While 4.1 refers specifically to pre-season testing that is governed by the sporting regulations, one of the arguments put forward by Mercedes is that 4.2 means its Pirelli running is exempt from these rules.
The FIA argued differently - stating that competitors can only test when article 22 allows: which means not during the season with a current car.
However, Mercedes countered that argument by suggesting it could not be governed by article 22 either because the Barcelona run was a Pirelli test.
Mercedes lawyer Paul Harris said: "This was not a test undertaken by Mercedes. They are critical words in text of Article 22 - 'undertaken by'."
DID MERCEDES GAIN A BENEFIT?
Although much of the focus of the hearing revolved around whether or not running a 2013 car was a breach of the rules, more talk than expected was devoted to potential benefits that Mercedes could have gained.
Rivals and the FIA argued that three extra days on track at Barcelona could only be an advantage © XPB
This was because the FIA put forward the view that if it can be proven Mercedes gained a competitive advantage from the test, then that could be prejudicial to the interests of competition - which is a breach of the FIA's International Sporting Code.
The FIA argued that telemetry data was taken by Mercedes from the test, which was only archived in a secret Mercedes server once the disciplinary proceedings had begun.
Even if no competitive advantage was obvious, the FIA insisted that the very running of the car was a benefit.
It would have delivered the team the knowledge about reliability and car durability, even if there were no mechanical defect that came to light.
FIA lawyer Mark Howard argued: "Running the car for three days at least informed Mercedes that they did not need to change the cars. That in itself would be valuable information."
THE PIRELLI JURISDICTION ISSUE
Prior to the hearing it had not been clear as to why Pirelli had been summoned at all.
Pirelli's Paul Hembery arrives at the Tribunal © LAT
The tyre company is not a competitor and therefore believes that it should not be brought to rights by FIA disciplinary procedures.
It suggests the only course of action is for issues to be dealt with in a civil court, if the FIA believes there have been breaches in its contract.
The FIA's lawyer Mark Howard suggested, however, that Pirelli was actually bound by the Sporting Regulations and International Sporting Code as part of its contract.
He said that clause 6 of the FIA's contract with Pirelli states that the Italian tyre company "must abide by the International Sporting Code and the Sporting Regulations."

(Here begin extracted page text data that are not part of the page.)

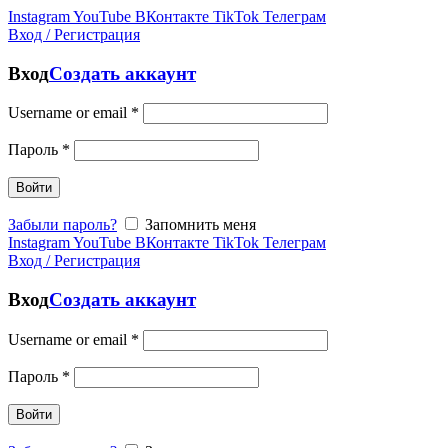
Instagram
YouTube
ВКонтакте
TikTok
Телеграм
Вход / Регистрация
Вход
Создать аккаунт
Username or email
*
Пароль
*
Войти
Забыли пароль?
Запомнить меня
Instagram
YouTube
ВКонтакте
TikTok
Телеграм
Вход / Регистрация
Вход
Создать аккаунт
Username or email
*
Пароль
*
Войти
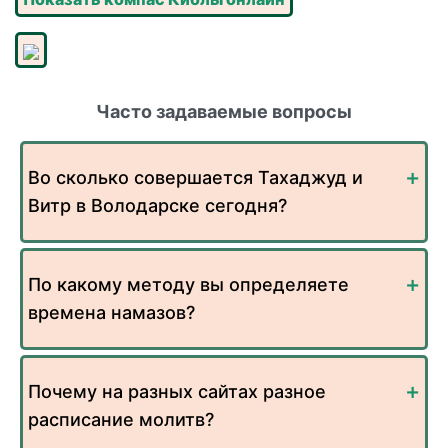
Часто задаваемые вопросы
Во сколько совершается Тахаджуд и
Витр в Володарске сегодня?
По какому методу вы определяете
времена намазов?
Почему на разных сайтах разное
расписание молитв?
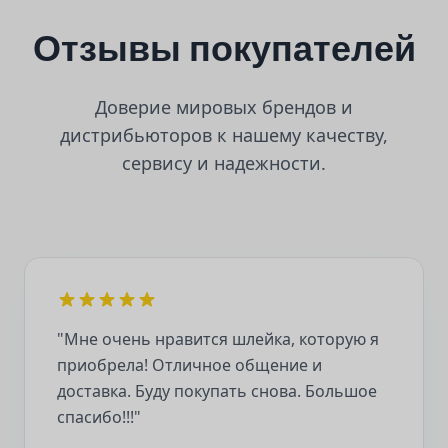
Отзывы покупателей
Доверие мировых брендов и
дистрибьюторов к нашему качеству,
сервису и надежности.
"Мне очень нравится шлейка, которую я
приобрела! Отличное общение и
доставка. Буду покупать снова. Большое
спасибо!!!"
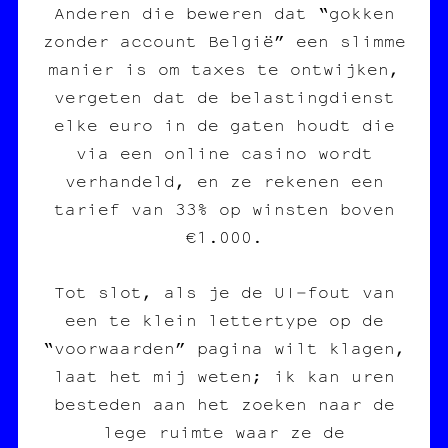
Anderen die beweren dat “gokken
zonder account België” een slimme
manier is om taxes te ontwijken,
vergeten dat de belastingdienst
elke euro in de gaten houdt die
via een online casino wordt
verhandeld, en ze rekenen een
tarief van 33% op winsten boven
€1.000.
Tot slot, als je de UI‑fout van
een te klein lettertype op de
“voorwaarden” pagina wilt klagen,
laat het mij weten; ik kan uren
besteden aan het zoeken naar de
lege ruimte waar ze de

The FIA therefore suggested that by allowing Mercedes to test a 2013 car it not only participated in a breach of the rules, but also acted in a way that was prejudicial to competition - so falls foul of that catch-all article 151c of the Sporting Regulations.

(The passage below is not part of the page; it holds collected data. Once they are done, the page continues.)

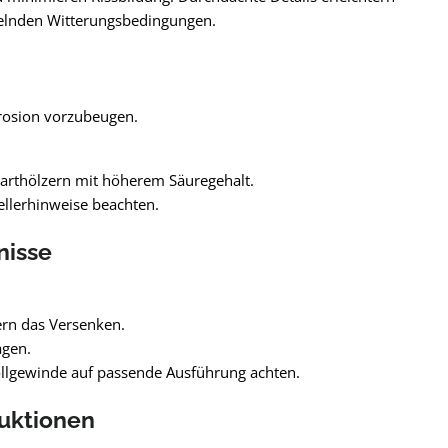
selnden Witterungsbedingungen.
rosion vorzubeugen.
Harthölzern mit höherem Säuregehalt.
ellerhinweise beachten.
nisse
ern das Versenken.
agen.
 Vollgewinde auf passende Ausführung achten.
ruktionen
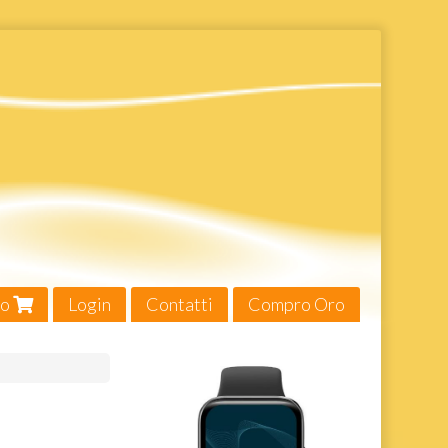
lo
Login
Contatti
Compro Oro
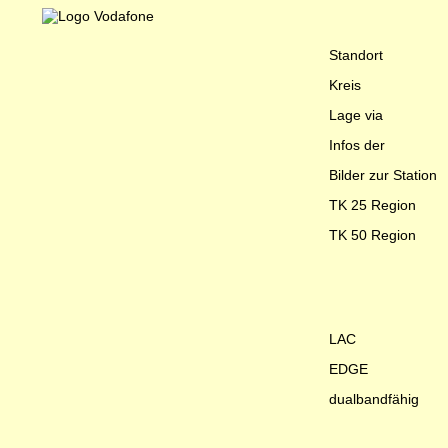
Standort
Kreis
Lage via
Infos der
Bilder zur Station
TK 25 Region
TK 50 Region
LAC
EDGE
dualbandfähig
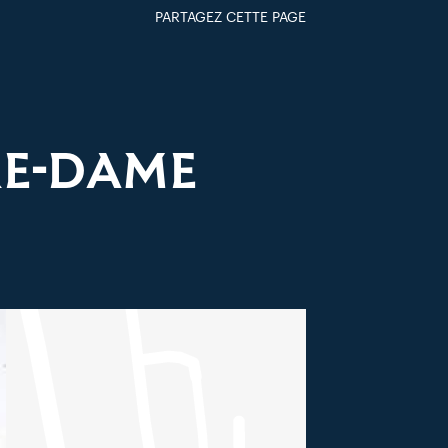
PARTAGEZ CETTE PAGE
FACEBOOK
TWITTER
GOOGLE+
PAR MAIL
RE-DAME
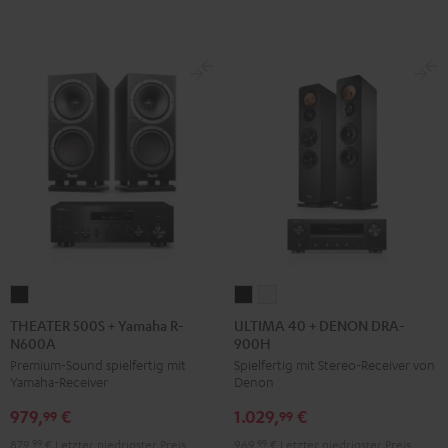
THEATER
ULTIMA
ULTIMA
500S
40
40
THEATER 500S + Yamaha R-
ULTIMA 40 + DENON DRA-
N600A
900H
+
+
+
Premium-Sound spielfertig mit
Spielfertig mit Stereo-Receiver von
Yamaha
DENON
DENON
Yamaha-Receiver
Denon
R-
DRA-
DRA-
979,
€
1.029,
€
N600A
900H
900H
99
99
Schwarz
Schwarz
Weiß
879,
99
€
Letzter niedrigster Preis
969,
99
€
Letzter niedrigster Preis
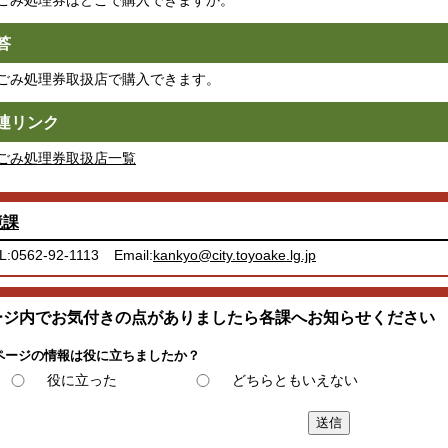
ごみ処理券はどこで購入できますか。
答
ごみ処理券取扱店で購入できます。
連リンク
ごみ処理券取扱店一覧
境課
L:0562-92-1113
Email:
kankyo@city.toyoake.lg.jp
ージ内でお気付きの点がありましたら各課へお知らせください
ページの情報は役に立ちましたか？
役に立った
どちらともいえない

An interesting response from Pirelli was that if clause 4.2 does not allow it to test a current car, as it believes is sometimes necessary, because of article 22 then that is actually a restrictive practice.

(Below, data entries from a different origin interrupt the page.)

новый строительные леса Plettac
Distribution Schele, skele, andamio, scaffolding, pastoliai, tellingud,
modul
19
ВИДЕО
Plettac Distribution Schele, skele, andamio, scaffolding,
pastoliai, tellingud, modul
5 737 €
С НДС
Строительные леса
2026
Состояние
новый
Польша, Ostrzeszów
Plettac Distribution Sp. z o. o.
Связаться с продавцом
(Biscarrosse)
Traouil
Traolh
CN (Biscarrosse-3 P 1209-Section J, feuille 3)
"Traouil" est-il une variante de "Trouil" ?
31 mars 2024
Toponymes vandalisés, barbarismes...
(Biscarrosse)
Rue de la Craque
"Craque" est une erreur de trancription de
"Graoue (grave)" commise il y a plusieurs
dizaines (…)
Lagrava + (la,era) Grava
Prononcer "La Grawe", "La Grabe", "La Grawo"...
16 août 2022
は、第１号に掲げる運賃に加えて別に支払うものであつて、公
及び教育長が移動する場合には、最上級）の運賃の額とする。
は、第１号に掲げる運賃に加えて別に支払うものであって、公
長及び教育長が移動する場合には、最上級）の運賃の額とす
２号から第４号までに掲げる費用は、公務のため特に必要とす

Pirelli's lawyer Dominique Dumas stated: "It [the FIA] has granted us a right that we cannot implement."
GOOD FAITH OR CHEATING?
One thing that both the FIA and Mercedes are in agreement on was that the Mercedes' use of a 2013 car was not a blatant cheat.
Instead, the potential rules breach appears to be more a matter of an error in the unchartered territory of tyre testing.
While Mercedes' claims it should actually be 'applauded' for conducting a test to help improve safety for everyone in F1 may be going a step too far, there was little evidence to suggest Mercedes had not made efforts to check it was OK to run the 2013 car.
Harris said: "We did everything we thought reasonable and in our power to obtain the relevant and proper consent and thought we had got it."
Mercedes' demonstration of good faith seems to have minimised the punishment handed down.